I tried sleep training with my first baby, who, I read, was supposed to do something called ‘self settle’ but definitely didn’t. From my experience, controlled crying is a wholly inappropriate name for the method; there was nothing controlled about my baby’s protesting screams. Eventually she learned to self-settle, but it took just one foolhardy holiday to undo months of hard work. She’s now three and sleeps through perhaps one night a week.
Now a veteran of the battleground that is baby sleep and parental sleeplessness, I have so far given sleep training a wide berth with my second baby. We co-sleep, more for convenience than ideology. She wakes numerous times overnight, which makes Curtin’s system – for which she claims a 100 per cent success rate (or you’re doing it wrong) - sound tempting. I ask her, half-amusedly, half-in earnest, if the method would work for a 13-month old, 8.5kg baby.
That’s how they grow. Babies need sleep, and mothers need sleep.
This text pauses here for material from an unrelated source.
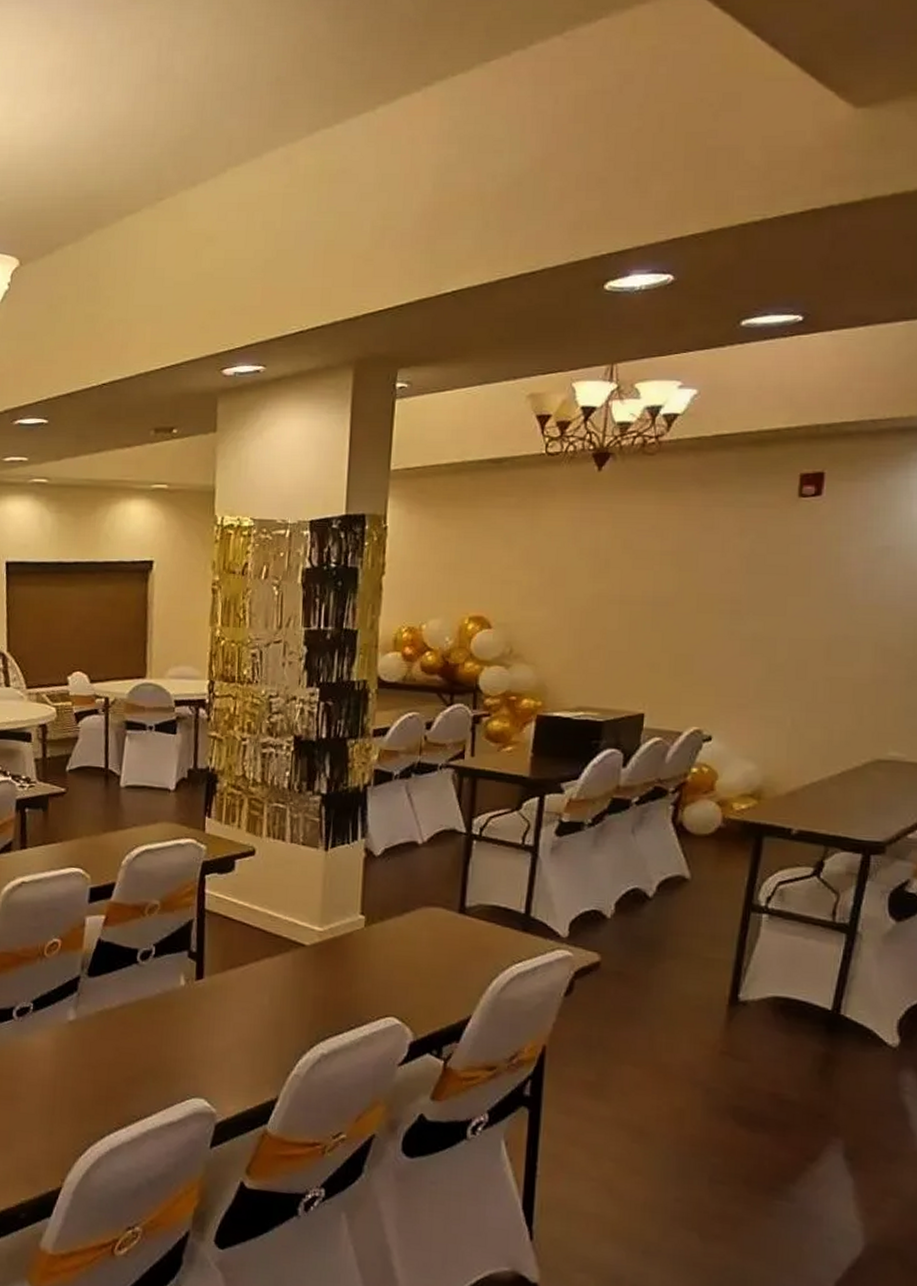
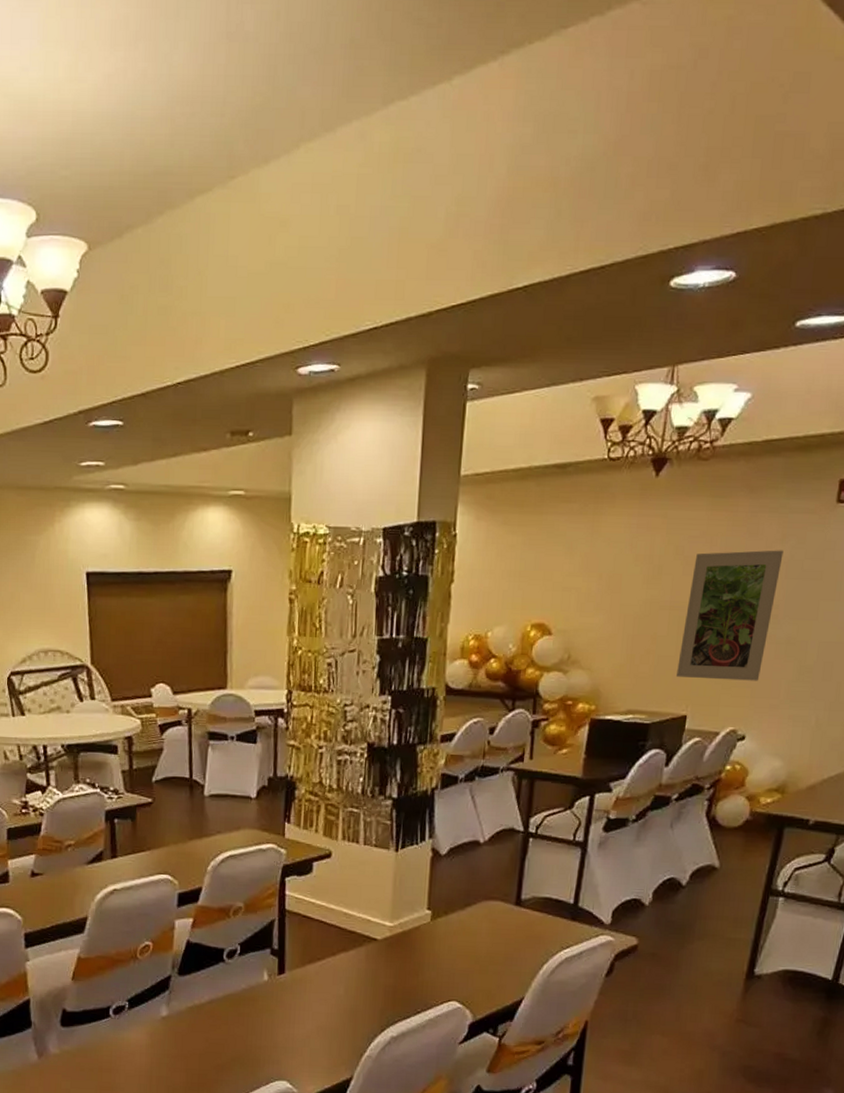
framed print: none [631,544,743,679] -> present [677,550,784,681]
She doesn’t miss a beat. “It would work straight away,” she says. Curtin has complete faith in the technique. “We’re not hurting our babies by teaching them to sleep, we’re helping them. That’s how they grow. Babies need sleep, and mothers need sleep.”
Middlemiss, who is currently researching no-cry settling techniques, believes that the popularity of controlled crying is driven by a desire to fit babies into the parents’ schedules, and not the other way around. “What is needed is more attention on how to support parents in meeting infants’ needs rather than changing infants’ natural sleep, wake, and signalling-for-attention patterns.”
In spite of the approach’s many criticisms, Curtin says she has only ever had positive feedback. “Mothers feel great, they feel empowered.”
This mother is going to hold off on controlled crying for now, but when done appropriately, I think it’s important to respect parents who make the decision to try it.